→ Task: Please return each entry exactly as it appears, but not the pictures.

=== Section Start ===

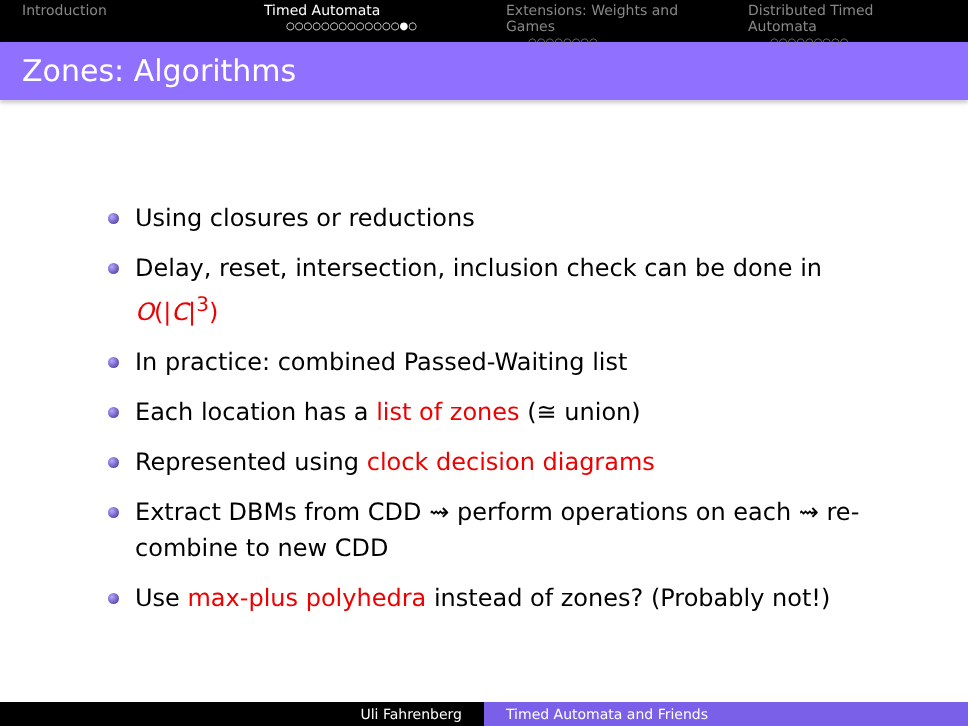Introduction Timed Automata
○○○○○○○○○○○○○●○
Extensions: Weights and Games
○○○○○○○○
Distributed Timed Automata
○○○○○○○○○
Zones: Algorithms
Using closures or reductions
Delay, reset, intersection, inclusion check can be done in O(|C|<sup>3</sup>)
In practice: combined Passed-Waiting list
Each location has a list of zones (≅ union)
Represented using clock decision diagrams
Extract DBMs from CDD ⇝ perform operations on each ⇝ re-combine to new CDD
Use max-plus polyhedra instead of zones? (Probably not!)
Uli Fahrenberg Timed Automata and Friends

=== Section End ===

→ Task output:
Introduction Timed Automata
○○○○○○○○○○○○○●○
Extensions: Weights and Games
○○○○○○○○
Distributed Timed Automata
○○○○○○○○○
Zones: Algorithms
Using closures or reductions
Delay, reset, intersection, inclusion check can be done in O(|C|<sup>3</sup>)
In practice: combined Passed-Waiting list
Each location has a list of zones (≅ union)
Represented using clock decision diagrams
Extract DBMs from CDD ⇝ perform operations on each ⇝ re-combine to new CDD
Use max-plus polyhedra instead of zones? (Probably not!)
Uli Fahrenberg Timed Automata and Friends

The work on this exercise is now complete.